In Modem, there is a possible permission bypass due to improper certificate validation. This could lead to remote information disclosure, if a UE has connected to a rogue base station controlled by the attacker, with User execution privileges needed. User interaction is needed for exploitation. Patch ID: MOLY01334347; Issue ID: MSV-2772. media tech's nr16 , NR17 , NR17R Exists in a certificate validation vulnerability.Information may be obtained

In Modem, there is a possible information disclosure due to incorrect error handling. This could lead to remote information disclosure, if a UE has connected to a rogue base station controlled by the attacker, with no additional execution privileges needed. User interaction is not needed for exploitation. Patch ID: MOLY01513293; Issue ID: MSV-2741. LR12A , LR13 , NR15 There are vulnerabilities in the encryption strength of multiple MediaTek products, including:Information may be obtained

In Modem, there is a possible system crash due to an uncaught exception. This could lead to remote denial of service, if a UE has connected to a rogue base station controlled by the attacker, with no additional execution privileges needed. User interaction is not needed for exploitation. Patch ID: MOLY00650610; Issue ID: MSV-2933. media tech's NR15 Exists in a reachable assertiveness vulnerability.Service operation interruption (DoS) It may be in a state

AC6 is an 11ac dual-band wireless router designed for 100M fiber homes. AC6 of Shenzhen Jixiang Tengda Technology Co., Ltd. has a binary vulnerability that can be exploited by attackers to cause a denial of service.
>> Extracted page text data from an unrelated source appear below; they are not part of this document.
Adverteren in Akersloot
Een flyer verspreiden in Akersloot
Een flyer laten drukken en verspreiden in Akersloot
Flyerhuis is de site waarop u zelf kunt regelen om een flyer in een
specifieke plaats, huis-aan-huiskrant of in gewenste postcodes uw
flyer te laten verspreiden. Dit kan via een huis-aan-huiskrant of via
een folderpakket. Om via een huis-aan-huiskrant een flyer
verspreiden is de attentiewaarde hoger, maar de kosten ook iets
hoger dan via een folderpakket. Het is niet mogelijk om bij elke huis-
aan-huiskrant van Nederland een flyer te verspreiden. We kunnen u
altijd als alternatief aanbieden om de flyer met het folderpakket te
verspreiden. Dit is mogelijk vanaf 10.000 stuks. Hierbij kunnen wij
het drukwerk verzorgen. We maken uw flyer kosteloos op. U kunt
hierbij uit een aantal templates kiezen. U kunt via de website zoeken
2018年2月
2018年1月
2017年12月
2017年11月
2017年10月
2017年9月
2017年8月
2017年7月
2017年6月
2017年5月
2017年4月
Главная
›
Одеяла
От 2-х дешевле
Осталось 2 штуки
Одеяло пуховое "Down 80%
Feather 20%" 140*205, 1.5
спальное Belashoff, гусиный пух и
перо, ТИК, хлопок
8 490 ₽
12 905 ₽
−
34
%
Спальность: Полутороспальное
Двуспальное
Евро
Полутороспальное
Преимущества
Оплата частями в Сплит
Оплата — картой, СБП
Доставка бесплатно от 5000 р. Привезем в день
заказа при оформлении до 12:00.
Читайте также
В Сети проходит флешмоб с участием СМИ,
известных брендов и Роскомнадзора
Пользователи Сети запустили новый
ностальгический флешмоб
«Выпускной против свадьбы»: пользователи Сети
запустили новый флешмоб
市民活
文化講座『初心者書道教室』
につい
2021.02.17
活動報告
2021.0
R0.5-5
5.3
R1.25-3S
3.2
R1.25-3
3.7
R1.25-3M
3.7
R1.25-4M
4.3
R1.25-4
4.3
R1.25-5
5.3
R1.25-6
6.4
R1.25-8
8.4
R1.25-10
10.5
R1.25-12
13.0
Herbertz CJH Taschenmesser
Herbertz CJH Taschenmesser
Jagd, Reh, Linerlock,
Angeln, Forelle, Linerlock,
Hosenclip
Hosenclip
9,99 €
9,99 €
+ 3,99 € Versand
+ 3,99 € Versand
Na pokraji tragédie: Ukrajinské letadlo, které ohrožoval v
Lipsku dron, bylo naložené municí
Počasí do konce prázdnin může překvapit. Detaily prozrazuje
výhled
NBR800G is a router for Internet behavior management. Beijing Xingwang Ruijie Network Technology Co., Ltd. NBR800G has an arbitrary file write vulnerability, which can be exploited by attackers to obtain server permissions.

AC6 is an 11ac dual-band wireless router designed for 100M fiber homes. AC6 of Shenzhen Jixiang Tengda Technology Co., Ltd. has a binary vulnerability that can be exploited by attackers to cause a denial of service.

AG515 is a high-performance gateway device suitable for small and medium-sized enterprises and large office environments. AG515 of Beijing Xingwang Ruijie Network Technology Co., Ltd. has a command execution vulnerability, which can be exploited by attackers to execute arbitrary commands.

NUUO is a company specializing in the production of Network Video Recorders (NVRs). NUUO Network Video Recorder has a logic flaw vulnerability that can be exploited by attackers to modify account passwords without authorization.

Brother DCP-L2540DW is a multi-function laser/LED printer. Brother (China) Commercial Co., Ltd. Brother DCP-L2540DW series has a weak password vulnerability, which can be exploited by attackers to obtain sensitive information.

Advantech WebAccess is an HMI/SCADA monitoring software completely based on IE browser. Advantech WebAccess of Advantech Technology (China) Co., Ltd. has a file upload vulnerability, which can be exploited by attackers to gain control of the server.